_Aim of the exercise_. All that is needed is the line in the material below containing "American Heart Association guidelines for", plus every line after it, printed exactly.

_Data records_.
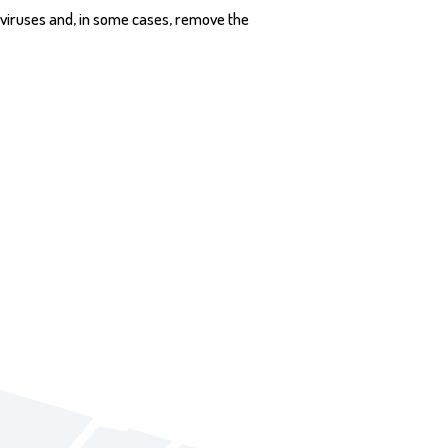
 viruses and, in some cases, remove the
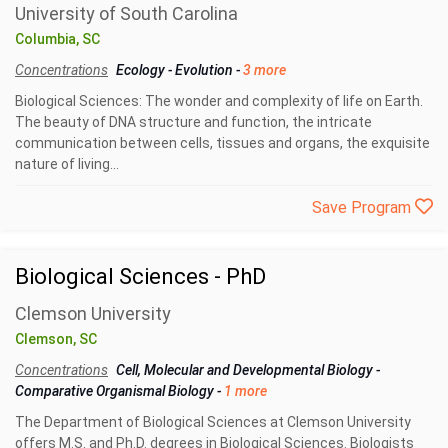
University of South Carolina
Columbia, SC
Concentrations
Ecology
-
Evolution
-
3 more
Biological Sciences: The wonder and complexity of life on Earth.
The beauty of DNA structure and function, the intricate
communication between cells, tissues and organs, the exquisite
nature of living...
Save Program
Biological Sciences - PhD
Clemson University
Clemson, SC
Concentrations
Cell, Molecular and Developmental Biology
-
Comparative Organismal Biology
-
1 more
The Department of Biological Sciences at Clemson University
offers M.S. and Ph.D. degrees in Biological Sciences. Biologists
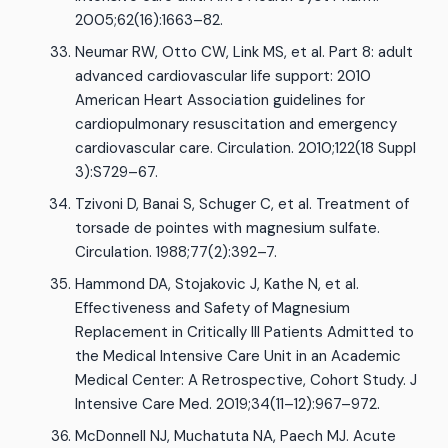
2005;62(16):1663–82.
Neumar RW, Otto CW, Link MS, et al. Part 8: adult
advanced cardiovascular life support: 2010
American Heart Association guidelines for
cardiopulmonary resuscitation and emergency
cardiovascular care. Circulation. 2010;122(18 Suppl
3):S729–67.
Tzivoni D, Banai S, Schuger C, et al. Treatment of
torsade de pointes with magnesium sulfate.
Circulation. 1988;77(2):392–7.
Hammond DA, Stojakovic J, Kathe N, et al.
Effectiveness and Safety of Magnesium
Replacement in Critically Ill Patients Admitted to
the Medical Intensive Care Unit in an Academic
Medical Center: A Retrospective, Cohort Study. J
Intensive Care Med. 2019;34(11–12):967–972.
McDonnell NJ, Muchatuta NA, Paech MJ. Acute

_Answer to this exercise_.
American Heart Association guidelines for
cardiopulmonary resuscitation and emergency
cardiovascular care. Circulation. 2010;122(18 Suppl
3):S729–67.
Tzivoni D, Banai S, Schuger C, et al. Treatment of
torsade de pointes with magnesium sulfate.
Circulation. 1988;77(2):392–7.
Hammond DA, Stojakovic J, Kathe N, et al.
Effectiveness and Safety of Magnesium
Replacement in Critically Ill Patients Admitted to
the Medical Intensive Care Unit in an Academic
Medical Center: A Retrospective, Cohort Study. J
Intensive Care Med. 2019;34(11–12):967–972.
McDonnell NJ, Muchatuta NA, Paech MJ. Acute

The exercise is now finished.